*** Opening of Dataset excerpts ***
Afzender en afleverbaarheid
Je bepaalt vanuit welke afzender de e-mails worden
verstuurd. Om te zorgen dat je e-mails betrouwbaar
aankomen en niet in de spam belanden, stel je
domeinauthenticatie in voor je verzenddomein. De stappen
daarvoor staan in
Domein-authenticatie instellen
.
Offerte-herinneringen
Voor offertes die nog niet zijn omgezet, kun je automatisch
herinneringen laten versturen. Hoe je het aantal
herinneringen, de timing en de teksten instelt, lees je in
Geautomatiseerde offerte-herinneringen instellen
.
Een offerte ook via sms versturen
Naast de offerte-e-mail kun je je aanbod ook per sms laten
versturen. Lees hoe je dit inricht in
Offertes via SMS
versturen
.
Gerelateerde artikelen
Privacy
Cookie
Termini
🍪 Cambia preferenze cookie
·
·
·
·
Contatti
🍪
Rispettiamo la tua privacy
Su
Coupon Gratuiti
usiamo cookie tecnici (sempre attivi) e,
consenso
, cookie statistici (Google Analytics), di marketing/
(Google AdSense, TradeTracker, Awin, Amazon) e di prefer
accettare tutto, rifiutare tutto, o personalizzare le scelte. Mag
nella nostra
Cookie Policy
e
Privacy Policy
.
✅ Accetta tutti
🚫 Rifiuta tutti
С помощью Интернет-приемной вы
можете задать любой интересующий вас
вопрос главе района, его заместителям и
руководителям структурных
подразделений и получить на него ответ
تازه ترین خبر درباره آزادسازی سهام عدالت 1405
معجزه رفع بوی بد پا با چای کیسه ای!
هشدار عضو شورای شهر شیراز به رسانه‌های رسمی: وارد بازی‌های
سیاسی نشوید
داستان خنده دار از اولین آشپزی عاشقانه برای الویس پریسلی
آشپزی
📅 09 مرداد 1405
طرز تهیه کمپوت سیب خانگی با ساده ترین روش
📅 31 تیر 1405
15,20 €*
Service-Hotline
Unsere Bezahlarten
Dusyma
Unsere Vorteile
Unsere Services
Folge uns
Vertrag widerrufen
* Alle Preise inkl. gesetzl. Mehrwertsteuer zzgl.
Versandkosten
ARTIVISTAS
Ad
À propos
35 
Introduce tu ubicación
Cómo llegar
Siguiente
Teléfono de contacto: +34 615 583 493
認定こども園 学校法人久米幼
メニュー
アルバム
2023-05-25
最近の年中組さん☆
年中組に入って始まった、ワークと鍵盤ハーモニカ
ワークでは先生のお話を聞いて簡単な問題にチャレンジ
*** Close of Dataset excerpts ***
_Task:_ Copy the entries word for word, beginning at the first line and stopping after the line that contains "руководителям структурных".

_Output for this task:_
Afzender en afleverbaarheid
Je bepaalt vanuit welke afzender de e-mails worden
verstuurd. Om te zorgen dat je e-mails betrouwbaar
aankomen en niet in de spam belanden, stel je
domeinauthenticatie in voor je verzenddomein. De stappen
daarvoor staan in
Domein-authenticatie instellen
.
Offerte-herinneringen
Voor offertes die nog niet zijn omgezet, kun je automatisch
herinneringen laten versturen. Hoe je het aantal
herinneringen, de timing en de teksten instelt, lees je in
Geautomatiseerde offerte-herinneringen instellen
.
Een offerte ook via sms versturen
Naast de offerte-e-mail kun je je aanbod ook per sms laten
versturen. Lees hoe je dit inricht in
Offertes via SMS
versturen
.
Gerelateerde artikelen
Privacy
Cookie
Termini
🍪 Cambia preferenze cookie
·
·
·
·
Contatti
🍪
Rispettiamo la tua privacy
Su
Coupon Gratuiti
usiamo cookie tecnici (sempre attivi) e,
consenso
, cookie statistici (Google Analytics), di marketing/
(Google AdSense, TradeTracker, Awin, Amazon) e di prefer
accettare tutto, rifiutare tutto, o personalizzare le scelte. Mag
nella nostra
Cookie Policy
e
Privacy Policy
.
✅ Accetta tutti
🚫 Rifiuta tutti
С помощью Интернет-приемной вы
можете задать любой интересующий вас
вопрос главе района, его заместителям и
руководителям структурных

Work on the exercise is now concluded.